Ψ-Arena: Interactive Assessment and Optimization of LLM-based Psychological Counselors with Tripartite Feedback

Published 6 May 2025 in cs.CL | (2505.03293v1)

Abstract: LLMs have shown promise in providing scalable mental health support, while evaluating their counseling capability remains crucial to ensure both efficacy and safety. Existing evaluations are limited by the static assessment that focuses on knowledge tests, the single perspective that centers on user experience, and the open-loop framework that lacks actionable feedback. To address these issues, we propose Ψ-Arena, an interactive framework for comprehensive assessment and optimization of LLM-based counselors, featuring three key characteristics: (1) Realistic arena interactions that simulate real-world counseling through multi-stage dialogues with psychologically profiled NPC clients, (2) Tripartite evaluation that integrates assessments from the client, counselor, and supervisor perspectives, and (3) Closed-loop optimization that iteratively improves LLM counselors using diagnostic feedback. Experiments across eight state-of-the-art LLMs show significant performance variations in different real-world scenarios and evaluation perspectives. Moreover, reflection-based optimization results in up to a 141% improvement in counseling performance. We hope PsychoArena provides a foundational resource for advancing reliable and human-aligned LLM applications in mental healthcare.

Abstract PDF Upgrade to Chat

Summary

The paper presents Ψ-Arena, a framework that simulates realistic counseling sessions and achieves up to 141% performance improvement.
It utilizes a tripartite evaluation system assessing client satisfaction, supervisory standards, and counselor self-reflection across 33 dimensions.
The closed-loop optimization continuously refines LLM responses, marking a significant advance in AI-driven mental health support.

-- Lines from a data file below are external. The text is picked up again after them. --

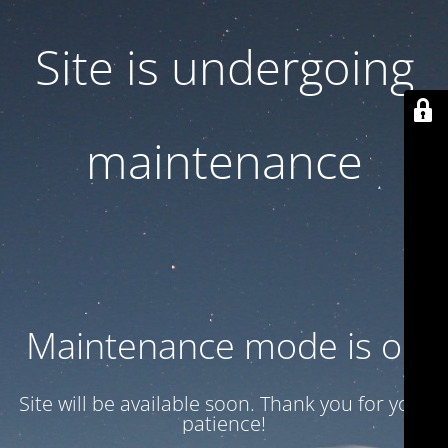
Site is undergoing
maintenance
Maintenance mode is on
Site will be available soon. Thank you for your
patience!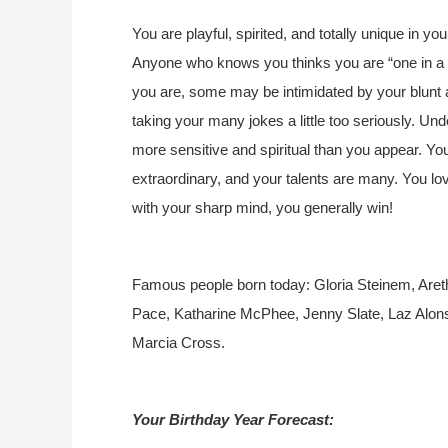
You are playful, spirited, and totally unique in yo
Anyone who knows you thinks you are “one in a mi
you are, some may be intimidated by your blunt
taking your many jokes a little too seriously. Und
more sensitive and spiritual than you appear. Y
extraordinary, and your talents are many. You lo
with your sharp mind, you generally win!
Famous people born today: Gloria Steinem, Areth
Pace, Katharine McPhee, Jenny Slate, Laz Alonso
Marcia Cross.
Your Birthday Year Forecast: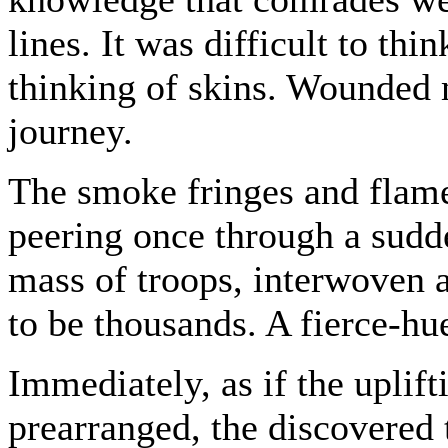
lines. It was difficult to th
thinking of skins. Wounded 
journey.
The smoke fringes and flame
peering once through a sudde
mass of troops, interwoven 
to be thousands. A fierce-hue
Immediately, as if the uplif
prearranged, the discovered t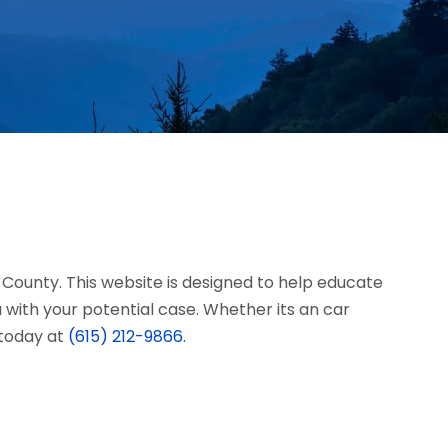
n County. This website is designed to help educate
with your potential case. Whether its an car
s today at
(615) 212-9866.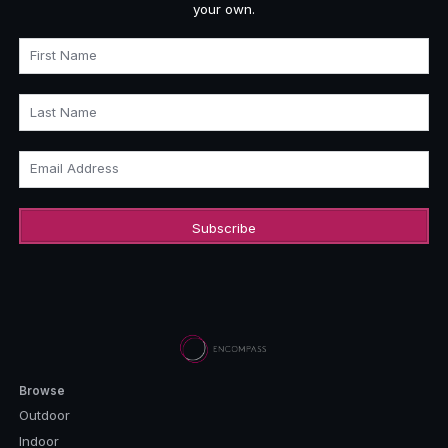
your own.
First Name
Last Name
Email Address
Browse
Outdoor
Indoor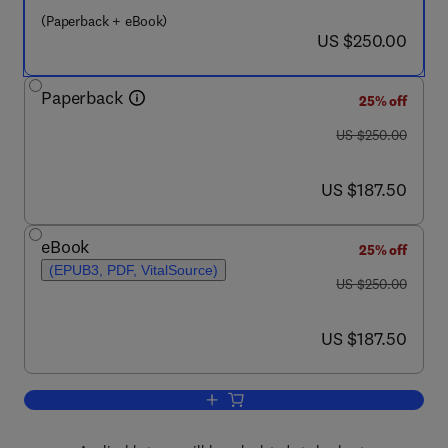
(Paperback + eBook)
now US $250.00
US $250.00
Paperback
25% off
was US $250.00
US $250.00
now US $187.50
US $187.50
eBook
25% off
(EPUB3, PDF, VitalSource)
was US $250.00
US $250.00
now US $187.50
US $187.50
Add to cart, High-Temperature Process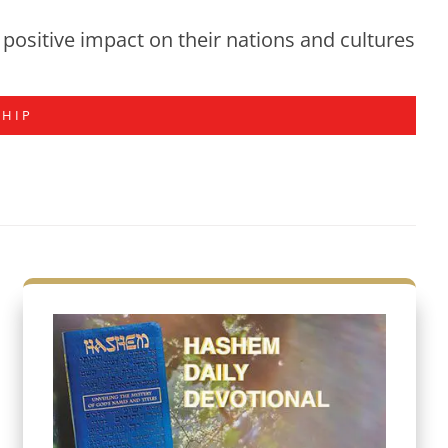
positive impact on their nations and cultures
SHIP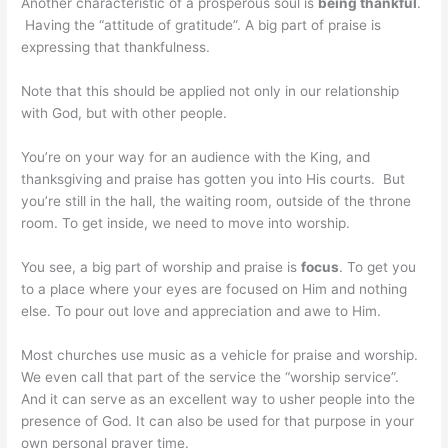
Another characteristic of a prosperous soul is
being thankful
.
Having the “attitude of gratitude”. A big part of praise is
expressing that thankfulness.
Note that this should be applied not only in our relationship
with God, but with other people.
You’re on your way for an audience with the King, and
thanksgiving and praise has gotten you into His courts. But
you’re still in the hall, the waiting room, outside of the throne
room. To get inside, we need to move into worship.
You see, a big part of worship and praise is
focus
. To get you
to a place where your eyes are focused on Him and nothing
else. To pour out love and appreciation and awe to Him.
Most churches use music as a vehicle for praise and worship.
We even call that part of the service the “worship service”.
And it can serve as an excellent way to usher people into the
presence of God. It can also be used for that purpose in your
own personal prayer time.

Ψ-Arena: Interactive Assessment and Optimization of LLM-based Psychological Counselors with Tripartite Feedback

Introduction

The utilization of LLMs in mental health support presents an emergent yet challenging domain. While such models show potential in providing scalable psychological counseling, ensuring their efficacy and safety remains crucial. Existing evaluation methods are limited by static assessments, a user-centric focus, and open-loop frameworks without actionable feedback. The paper "Ψ-Arena: Interactive Assessment and Optimization of LLM-based Psychological Counselors with Tripartite Feedback" (2505.03293) introduces an innovative framework ( $\Psi$ -Arena) to address these limitations by implementing comprehensive, interactive, and closed-loop evaluations of LLM counselors.

Framework Overview

$\Psi$ -Arena distinguishes itself by simulating real-world counseling through multi-stage dialogues with NPC clients possessing rich psychological profiles. This approach incorporates three key features:

Realistic Counseling Interactions: Virtual clients are created with authentic characteristics derived from real counseling records, allowing for meaningful exchanges throughout phases such as trust-building, diagnosis, and solution exploration.
Tripartite Evaluation: Counselor performance is assessed from multiple perspectives—client, supervisor, and counselor—each offering distinct insights into the model's capabilities across 33 dimensions.
Closed-loop Optimization: Using diagnostic feedback, LLM counselors undergo iterative improvement, enhancing their therapeutic capabilities significantly, evidenced by counseling performance improvements of up to 141%.

Evaluation and Results

The study measures the effectiveness of eight LLMs, demonstrating significant variability in performance across different counseling scenarios and perspectives. The introduction of realistic virtual interactions through $\Psi$ -Arena underscores the necessity of this multi-source evaluation approach to achieve high consistency in outcomes.

Figure 1: The comparison between $\Psi$ -Arena and existing studies on evaluating LLM-base counselors.

Tripartite Feedback and Optimization

The tripartite evaluation system comprises client-oriented, supervisor-oriented, and counselor-oriented scales, ensuring a holistic appraisal of model competencies:

Client Scale emphasizes subjective experience and satisfaction.
Supervisor Scale assesses professional competence and ethical adherence.
Counselor Scale promotes self-reflective practice.

The closed-loop feedback mechanism uses these evaluations to refine counselor responses iteratively.

Figure 2: Client scale.

Implications and Future Directions

The incorporation of closed-loop feedback significantly enhances the practical efficacy of LLM-based counseling, aligning it closer with therapeutic standards. This framework serves as a foundational resource for advancing LLM applications in mental healthcare and potentially opens new avenues for deploying AI in diverse psychological domains. Future research could explore the scalability of this model and its application across various cultural contexts to enhance the inclusivity and personalization of AI-driven mental health support.

Conclusion

The $\Psi$ -Arena framework presents a robust system for evaluating and improving the capabilities of LLM-based psychological counselors. Its comprehensive approach, combining realistic interactions with multi-angle evaluations and feedback-driven optimization, marks a pivotal step towards achieving clinically effective and human-aligned AI in mental healthcare. This work provides a significant contribution to the responsible development of AI applications in therapeutic settings.